EXERCISE DESCRIPTION
Return only those lines of the records below in which "Make" appears.

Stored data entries
______________________________

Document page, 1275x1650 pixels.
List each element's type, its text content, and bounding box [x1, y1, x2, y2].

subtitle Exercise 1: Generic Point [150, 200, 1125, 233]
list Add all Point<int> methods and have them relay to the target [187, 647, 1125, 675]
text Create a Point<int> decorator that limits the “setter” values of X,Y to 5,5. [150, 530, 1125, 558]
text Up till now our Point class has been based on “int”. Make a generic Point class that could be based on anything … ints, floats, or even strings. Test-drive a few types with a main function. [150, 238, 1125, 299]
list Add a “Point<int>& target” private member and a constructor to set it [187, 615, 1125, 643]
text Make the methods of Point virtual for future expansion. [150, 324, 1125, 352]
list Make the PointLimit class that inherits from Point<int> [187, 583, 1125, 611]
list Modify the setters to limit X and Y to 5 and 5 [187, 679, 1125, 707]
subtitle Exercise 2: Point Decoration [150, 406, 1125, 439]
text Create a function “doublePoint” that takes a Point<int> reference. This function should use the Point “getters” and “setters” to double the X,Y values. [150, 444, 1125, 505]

______________________________

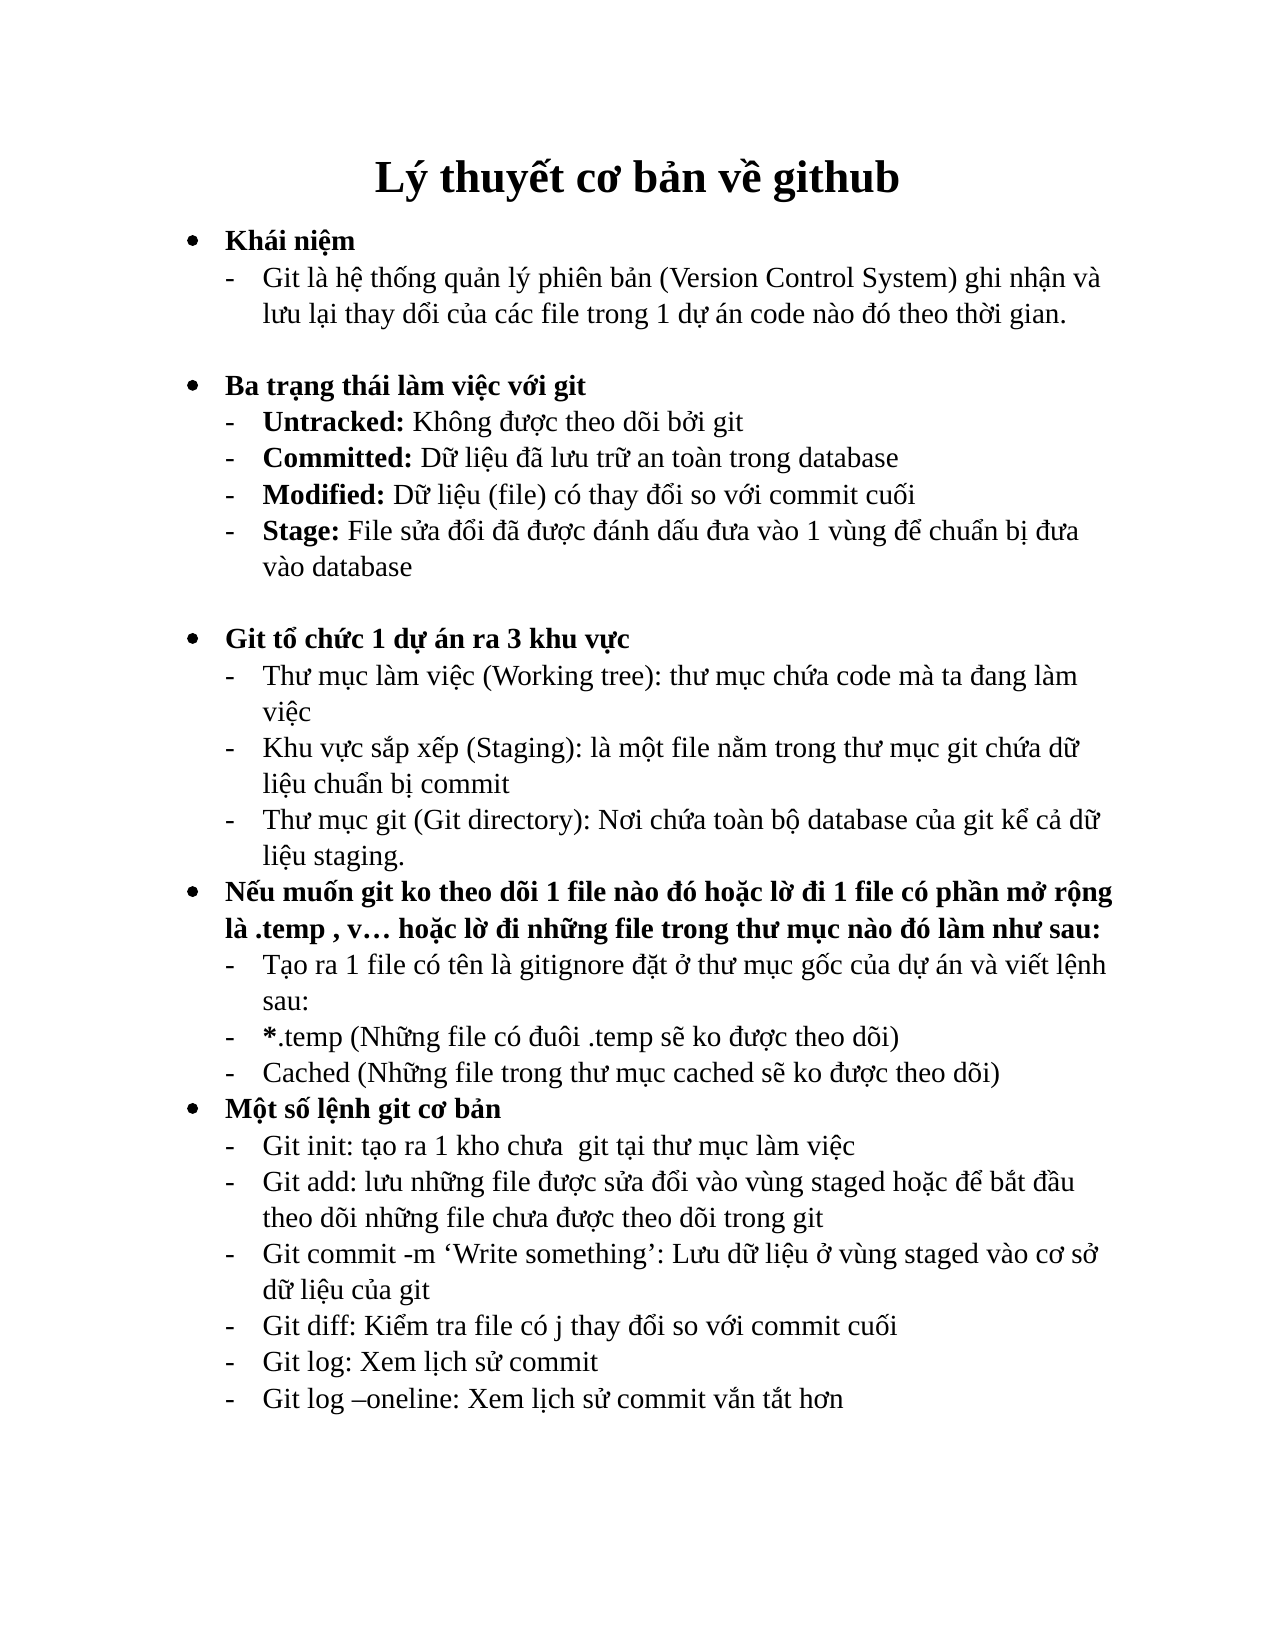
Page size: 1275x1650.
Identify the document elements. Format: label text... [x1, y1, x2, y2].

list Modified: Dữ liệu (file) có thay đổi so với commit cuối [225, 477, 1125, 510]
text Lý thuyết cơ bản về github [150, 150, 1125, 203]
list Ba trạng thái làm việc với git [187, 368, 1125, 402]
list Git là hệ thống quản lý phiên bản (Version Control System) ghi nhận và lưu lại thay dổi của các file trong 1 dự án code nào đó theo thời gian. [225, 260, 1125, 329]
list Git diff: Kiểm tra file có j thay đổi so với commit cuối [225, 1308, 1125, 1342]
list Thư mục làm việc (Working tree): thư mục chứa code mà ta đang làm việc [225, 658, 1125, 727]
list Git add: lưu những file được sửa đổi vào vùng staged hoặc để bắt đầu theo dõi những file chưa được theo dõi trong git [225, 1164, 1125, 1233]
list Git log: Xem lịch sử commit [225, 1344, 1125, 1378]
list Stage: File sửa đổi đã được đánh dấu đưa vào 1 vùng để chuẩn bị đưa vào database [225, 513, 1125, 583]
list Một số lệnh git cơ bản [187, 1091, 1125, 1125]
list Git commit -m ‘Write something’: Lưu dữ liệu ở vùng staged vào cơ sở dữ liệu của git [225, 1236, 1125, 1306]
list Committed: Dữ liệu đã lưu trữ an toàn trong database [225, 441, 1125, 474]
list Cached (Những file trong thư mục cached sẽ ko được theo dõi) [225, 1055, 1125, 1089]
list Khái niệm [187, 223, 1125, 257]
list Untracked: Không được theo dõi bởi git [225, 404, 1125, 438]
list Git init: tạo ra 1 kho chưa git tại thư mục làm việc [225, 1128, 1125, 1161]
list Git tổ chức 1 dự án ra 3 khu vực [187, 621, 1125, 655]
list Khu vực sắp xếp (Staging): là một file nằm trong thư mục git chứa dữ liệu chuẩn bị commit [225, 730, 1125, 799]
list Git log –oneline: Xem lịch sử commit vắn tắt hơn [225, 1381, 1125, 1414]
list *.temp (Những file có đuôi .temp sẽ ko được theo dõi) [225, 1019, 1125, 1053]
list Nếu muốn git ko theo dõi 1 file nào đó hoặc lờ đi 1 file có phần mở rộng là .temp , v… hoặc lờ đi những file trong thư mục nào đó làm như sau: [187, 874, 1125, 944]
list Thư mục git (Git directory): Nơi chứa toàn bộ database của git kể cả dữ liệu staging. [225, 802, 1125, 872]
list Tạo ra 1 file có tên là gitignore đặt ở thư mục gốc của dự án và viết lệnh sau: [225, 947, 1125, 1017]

______________________________

ANSWER FOR THIS EXERCISE
text Up till now our Point class has been based on “int”. Make a generic Point class that could be based on anything … ints, floats, or even strings. Test-drive a few types with a main function. [150, 238, 1125, 299]
text Make the methods of Point virtual for future expansion. [150, 324, 1125, 352]
list Make the PointLimit class that inherits from Point<int> [187, 583, 1125, 611]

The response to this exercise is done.